13. Finally, with respect to choice, Paolo de Renzio noted that this topic had received less attention. However, there was a case for looking at private provision of public goods, in order to achieve market-based efficiency gains, and in order to overcome demand-side constraints. The concerns, however, had to do with access and equity and with the lack of accountability to public policy.

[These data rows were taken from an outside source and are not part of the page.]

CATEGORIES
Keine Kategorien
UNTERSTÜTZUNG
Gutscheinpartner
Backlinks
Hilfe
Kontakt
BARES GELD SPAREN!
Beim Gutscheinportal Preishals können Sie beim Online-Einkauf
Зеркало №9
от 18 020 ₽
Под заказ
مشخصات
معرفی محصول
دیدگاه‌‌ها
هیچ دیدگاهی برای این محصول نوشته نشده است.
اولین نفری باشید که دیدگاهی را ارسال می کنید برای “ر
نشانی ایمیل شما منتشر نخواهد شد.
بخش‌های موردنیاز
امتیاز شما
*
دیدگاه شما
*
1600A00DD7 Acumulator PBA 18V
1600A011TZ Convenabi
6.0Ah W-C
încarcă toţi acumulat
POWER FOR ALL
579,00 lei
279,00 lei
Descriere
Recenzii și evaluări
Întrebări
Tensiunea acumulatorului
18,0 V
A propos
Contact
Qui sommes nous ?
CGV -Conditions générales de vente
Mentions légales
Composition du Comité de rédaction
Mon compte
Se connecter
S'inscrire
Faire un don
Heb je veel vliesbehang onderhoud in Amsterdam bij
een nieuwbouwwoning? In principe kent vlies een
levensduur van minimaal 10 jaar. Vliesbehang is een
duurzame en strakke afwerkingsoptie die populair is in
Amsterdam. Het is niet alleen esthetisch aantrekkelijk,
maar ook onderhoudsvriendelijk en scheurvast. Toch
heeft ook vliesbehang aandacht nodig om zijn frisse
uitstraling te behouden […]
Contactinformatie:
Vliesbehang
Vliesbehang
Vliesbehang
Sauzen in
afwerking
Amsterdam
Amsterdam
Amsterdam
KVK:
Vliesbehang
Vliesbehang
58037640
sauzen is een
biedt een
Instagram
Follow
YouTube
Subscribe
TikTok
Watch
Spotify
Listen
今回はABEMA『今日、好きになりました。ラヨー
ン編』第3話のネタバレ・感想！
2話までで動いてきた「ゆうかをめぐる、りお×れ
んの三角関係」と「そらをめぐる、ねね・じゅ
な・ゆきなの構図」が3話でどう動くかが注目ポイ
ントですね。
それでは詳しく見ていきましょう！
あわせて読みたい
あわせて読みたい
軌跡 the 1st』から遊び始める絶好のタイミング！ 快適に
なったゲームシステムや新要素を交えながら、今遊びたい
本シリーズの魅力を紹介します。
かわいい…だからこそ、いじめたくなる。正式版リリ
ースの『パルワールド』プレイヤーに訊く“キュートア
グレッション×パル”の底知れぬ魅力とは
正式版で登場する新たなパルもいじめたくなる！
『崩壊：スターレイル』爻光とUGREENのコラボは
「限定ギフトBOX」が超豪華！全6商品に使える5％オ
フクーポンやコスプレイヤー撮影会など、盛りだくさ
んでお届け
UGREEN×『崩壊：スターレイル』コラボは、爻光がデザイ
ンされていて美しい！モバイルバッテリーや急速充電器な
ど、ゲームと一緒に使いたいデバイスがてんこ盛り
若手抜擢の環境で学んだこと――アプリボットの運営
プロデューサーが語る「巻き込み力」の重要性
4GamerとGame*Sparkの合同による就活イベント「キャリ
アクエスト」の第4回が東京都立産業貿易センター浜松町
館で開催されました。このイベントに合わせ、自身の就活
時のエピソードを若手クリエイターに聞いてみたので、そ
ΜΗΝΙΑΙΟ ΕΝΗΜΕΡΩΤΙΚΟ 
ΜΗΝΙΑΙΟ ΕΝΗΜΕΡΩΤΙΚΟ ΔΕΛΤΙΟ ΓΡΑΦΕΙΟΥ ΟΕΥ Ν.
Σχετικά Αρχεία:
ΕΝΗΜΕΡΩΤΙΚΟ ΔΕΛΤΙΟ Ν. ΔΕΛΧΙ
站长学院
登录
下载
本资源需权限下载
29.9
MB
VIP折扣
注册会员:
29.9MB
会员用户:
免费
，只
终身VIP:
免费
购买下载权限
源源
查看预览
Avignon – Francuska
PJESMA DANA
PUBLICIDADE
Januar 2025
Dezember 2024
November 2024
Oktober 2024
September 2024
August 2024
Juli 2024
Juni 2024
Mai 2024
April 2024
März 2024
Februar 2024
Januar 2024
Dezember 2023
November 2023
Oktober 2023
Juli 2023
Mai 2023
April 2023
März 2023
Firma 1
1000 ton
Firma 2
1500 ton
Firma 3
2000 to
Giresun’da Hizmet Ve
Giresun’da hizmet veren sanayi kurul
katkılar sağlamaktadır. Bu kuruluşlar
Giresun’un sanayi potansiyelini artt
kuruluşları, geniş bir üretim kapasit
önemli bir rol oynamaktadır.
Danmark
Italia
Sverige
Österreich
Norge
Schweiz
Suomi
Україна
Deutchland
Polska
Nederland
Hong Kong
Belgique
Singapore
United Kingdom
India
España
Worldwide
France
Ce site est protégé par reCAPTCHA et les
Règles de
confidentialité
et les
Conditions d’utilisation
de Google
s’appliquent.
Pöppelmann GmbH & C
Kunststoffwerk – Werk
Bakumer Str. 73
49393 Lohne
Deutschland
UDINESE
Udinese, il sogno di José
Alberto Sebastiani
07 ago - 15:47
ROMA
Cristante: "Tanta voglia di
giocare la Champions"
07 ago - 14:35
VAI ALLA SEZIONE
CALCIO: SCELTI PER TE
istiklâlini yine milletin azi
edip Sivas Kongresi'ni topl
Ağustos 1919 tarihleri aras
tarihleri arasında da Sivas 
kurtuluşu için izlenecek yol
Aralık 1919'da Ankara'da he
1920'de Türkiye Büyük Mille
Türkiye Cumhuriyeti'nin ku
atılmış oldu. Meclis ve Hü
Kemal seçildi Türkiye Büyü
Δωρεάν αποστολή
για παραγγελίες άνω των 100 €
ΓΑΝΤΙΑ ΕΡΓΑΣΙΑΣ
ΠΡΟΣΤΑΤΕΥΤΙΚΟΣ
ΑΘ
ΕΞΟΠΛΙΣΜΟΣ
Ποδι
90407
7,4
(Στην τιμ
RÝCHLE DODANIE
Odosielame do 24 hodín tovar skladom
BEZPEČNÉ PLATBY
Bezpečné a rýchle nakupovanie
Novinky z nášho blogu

14. Summing up the argument, Paolo de Renzio argued that targets were not sufficient on their own to reform the quality of public services. Results-based management did have a role, however. There were then important questions about how to promote effective voice, and about whether or not governments should finance alternative service providers.

15. There was a brief discussion at the end of the session. Some interesting links were made to parallel debates about the creation of markets in other sectors, for example in agriculture. Here, research evidence showed that there was little point in introducing market-based innovations if market structures were weak. It was often necessary for governments to support markets, for example, overcoming coordination failures and providing greater information. A further line of discussion was about the "reformability" of public services. Links were made to subsequent discussions in the series about the management of complex systems.

Simon Maxwell

28 October 2004

Description

An overview session, exploring the debate in both developed and developing country contexts.